**** Provided passage
Currently, there is nobody on the Court who has not served
as a judge--indeed, as a Federal judge--all nine of us. I am
happy to see that this latest nominee is not a Federal
judge--and not a judge at all.
Elena Kagan's sense of fairness, problem-solving ability, and balance
is illustrated by one of the episodes in her career that some have
inaccurately criticized her for. During her time as dean of Harvard Law
School, that school, similar to many around the country, had a policy
to not use the campus to promote discriminatory activities, such as
don't ask, don't tell.
Some have sought to portray Elena Kagan's actions throughout this
episode as antimilitary. I find nothing in her words or actions that
constitutes hostility to the military. Quite the opposite. But don't
take my word for it. Take the words of former students of hers--for
instance, one who when he received his promotion to captain in the
Massachusetts National Guard asked Elena Kagan to pin on his captain's
bars at his promotion ceremony--hardly an honor for a soldier to bestow
on someone who is antimilitary.
CPT Robert Merrill, who wrote an op-ed in the Washington Post, put it
this way:
She treated the veterans at Harvard like VIPs, and she was
a fervent advocate of our veterans association. She was
decidedly against ``don't ask, don't tell,'' but that never
affected her treatment of those who had served.
********
**** Data
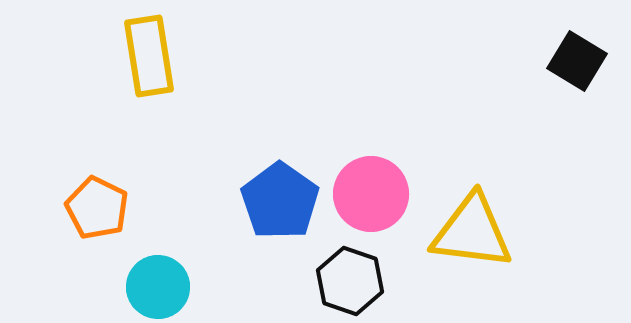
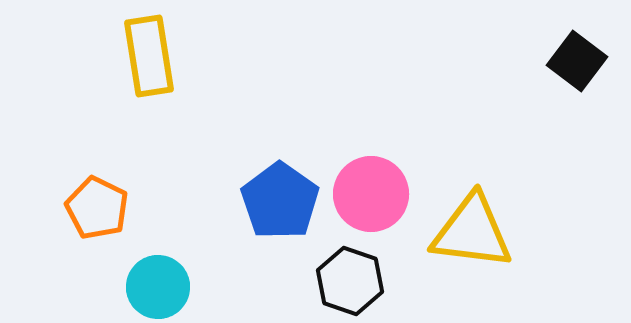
black square: rotated 6 degrees clockwise
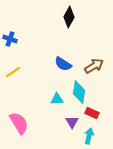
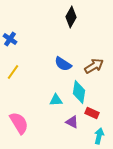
black diamond: moved 2 px right
blue cross: rotated 16 degrees clockwise
yellow line: rotated 21 degrees counterclockwise
cyan triangle: moved 1 px left, 1 px down
purple triangle: rotated 32 degrees counterclockwise
cyan arrow: moved 10 px right
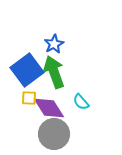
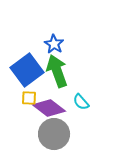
blue star: rotated 12 degrees counterclockwise
green arrow: moved 3 px right, 1 px up
purple diamond: rotated 20 degrees counterclockwise
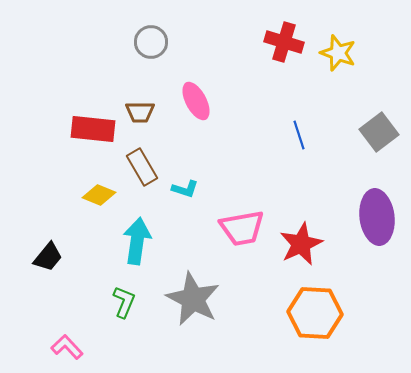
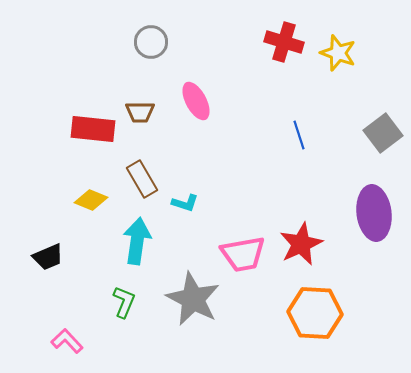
gray square: moved 4 px right, 1 px down
brown rectangle: moved 12 px down
cyan L-shape: moved 14 px down
yellow diamond: moved 8 px left, 5 px down
purple ellipse: moved 3 px left, 4 px up
pink trapezoid: moved 1 px right, 26 px down
black trapezoid: rotated 28 degrees clockwise
pink L-shape: moved 6 px up
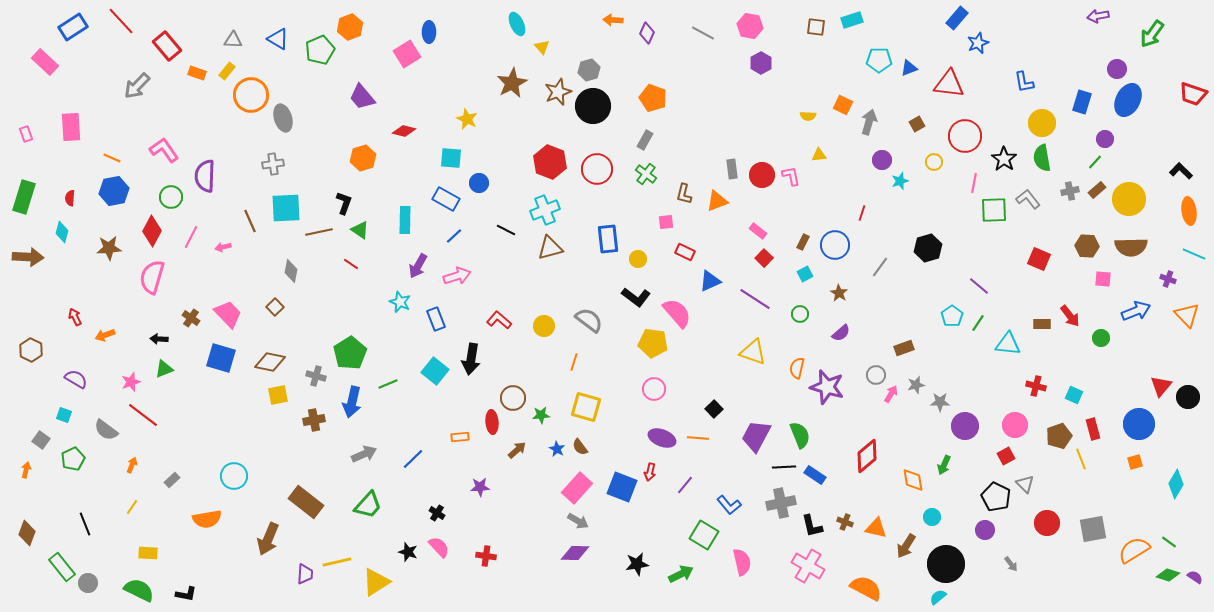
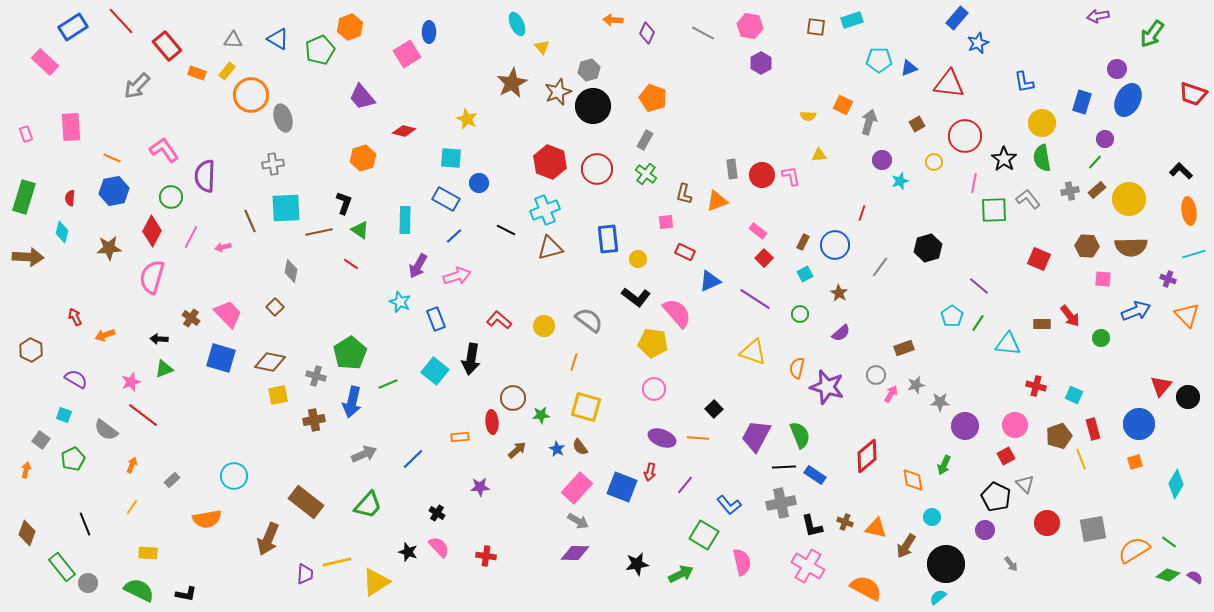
cyan line at (1194, 254): rotated 40 degrees counterclockwise
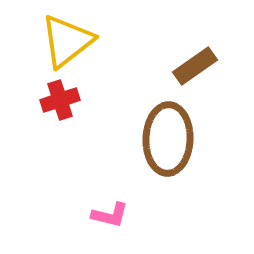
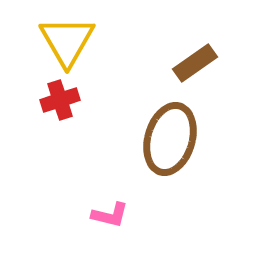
yellow triangle: rotated 22 degrees counterclockwise
brown rectangle: moved 3 px up
brown ellipse: moved 2 px right; rotated 14 degrees clockwise
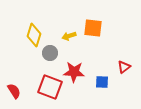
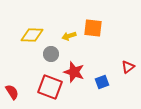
yellow diamond: moved 2 px left; rotated 75 degrees clockwise
gray circle: moved 1 px right, 1 px down
red triangle: moved 4 px right
red star: rotated 15 degrees clockwise
blue square: rotated 24 degrees counterclockwise
red semicircle: moved 2 px left, 1 px down
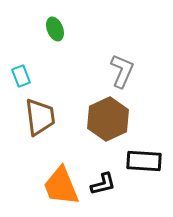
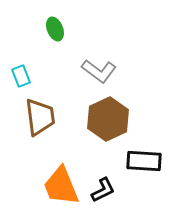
gray L-shape: moved 23 px left; rotated 104 degrees clockwise
black L-shape: moved 6 px down; rotated 12 degrees counterclockwise
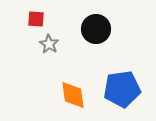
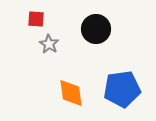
orange diamond: moved 2 px left, 2 px up
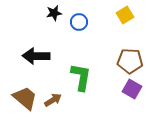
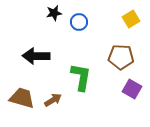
yellow square: moved 6 px right, 4 px down
brown pentagon: moved 9 px left, 4 px up
brown trapezoid: moved 3 px left; rotated 24 degrees counterclockwise
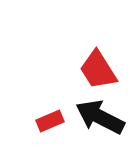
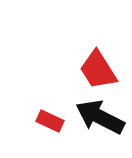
red rectangle: rotated 48 degrees clockwise
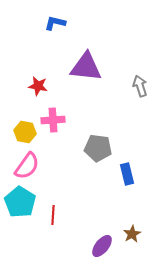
********
**What you need to do**
#1 Which qualities of Elena Kagan does the passage on her nomination say one episode in her career illustrates? List them.
#2 In the Kagan passage, which newspaper ran the op-ed by CPT Robert Merrill?
Work only from the passage on Elena Kagan's nomination.

**Worked answers**
#1 Her sense of fairness, her problem-solving ability, and her balance.

#2 The Washington Post.